降雨によるダイズ出芽不良の対策としてのムギを用いる予備吸水処理


「要約」 「キーワード」 「担当」北海道研究センター・総合研究部・大豆研究チーム
「連絡先」電話0155-62-9275
「区分」北海道農業・総合研究、共通基盤・総合研究
「分類」技術・参考



[背景・ねらい] 「成果の内容・特徴」
  1. 播種された種子は土壌中の水分を吸収し、播種前に予備吸水処理をうけた種子のように、過湿条件に耐えることのできる生理状態へとコンディショニングされるが、播種後24時間前後まではコンディショニングは十分でない(図1)。
  2. 重粘性土壌畑では過湿によってダイズは出芽不良となりやすいが、予備吸水処理を行うことにより播種直後の降雨に対する出芽の安定化が可能である(図2)。

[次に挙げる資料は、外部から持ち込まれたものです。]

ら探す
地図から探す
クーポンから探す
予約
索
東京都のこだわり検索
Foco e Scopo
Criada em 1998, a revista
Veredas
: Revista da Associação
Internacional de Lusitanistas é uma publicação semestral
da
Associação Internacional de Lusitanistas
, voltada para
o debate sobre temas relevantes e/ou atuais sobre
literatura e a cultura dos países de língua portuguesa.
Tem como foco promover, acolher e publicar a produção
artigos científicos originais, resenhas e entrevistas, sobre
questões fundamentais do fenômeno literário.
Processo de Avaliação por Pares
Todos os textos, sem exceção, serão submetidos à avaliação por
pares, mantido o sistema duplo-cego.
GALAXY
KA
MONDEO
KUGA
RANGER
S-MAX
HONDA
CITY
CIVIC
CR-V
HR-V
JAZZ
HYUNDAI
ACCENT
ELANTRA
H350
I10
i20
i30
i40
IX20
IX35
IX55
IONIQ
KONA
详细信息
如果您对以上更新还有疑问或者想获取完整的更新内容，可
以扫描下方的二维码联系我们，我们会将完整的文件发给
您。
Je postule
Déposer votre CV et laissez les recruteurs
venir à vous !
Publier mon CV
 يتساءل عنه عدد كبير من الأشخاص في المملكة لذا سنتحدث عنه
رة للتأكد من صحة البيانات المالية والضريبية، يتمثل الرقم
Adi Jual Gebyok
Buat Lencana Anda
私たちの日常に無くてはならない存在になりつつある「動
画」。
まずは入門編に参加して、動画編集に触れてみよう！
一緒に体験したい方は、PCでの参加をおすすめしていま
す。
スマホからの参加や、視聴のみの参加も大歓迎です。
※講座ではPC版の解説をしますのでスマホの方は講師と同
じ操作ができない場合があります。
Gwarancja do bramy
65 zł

  3. ムギを用いる吸水処理の手順は、種子重量の8%のムギに、一定量の水(添加量は図3を参照)を加え混合し湿らせた後、大豆種子を加え均一に混合し、ビニール袋等の密閉容器に保存するものである。この方法では、処理開始後10時間目頃に種子含水率が目標含水率に達し、その後は一定となる。(図3)。
  4. 高湿装置内で数日かけて行う予備吸水とムギを用いる予備吸水で出芽安定効果は変わらない(図4)。さらに、裂皮種子でも予備吸水により出芽を安定させることができる(図4)。
[成果の活用面・留意点]
  1. ムギによる予備吸水でも、過湿に対し種子を十分にコンディショニングさせるために24時間前後の吸水処理を行う必要がある。
  2. 添加すべき水の量は、ダイズ種子やムギの含水率に基づいてあらかじめ決定できる。また、吸水媒体としてムギと同様にイネ籾殻も使用できる。
  3. 降雨による出芽不良の程度は、降雨量や土壌の物理性によって影響される。過湿条件が著しい時には予備吸水処理だけでは対応できない。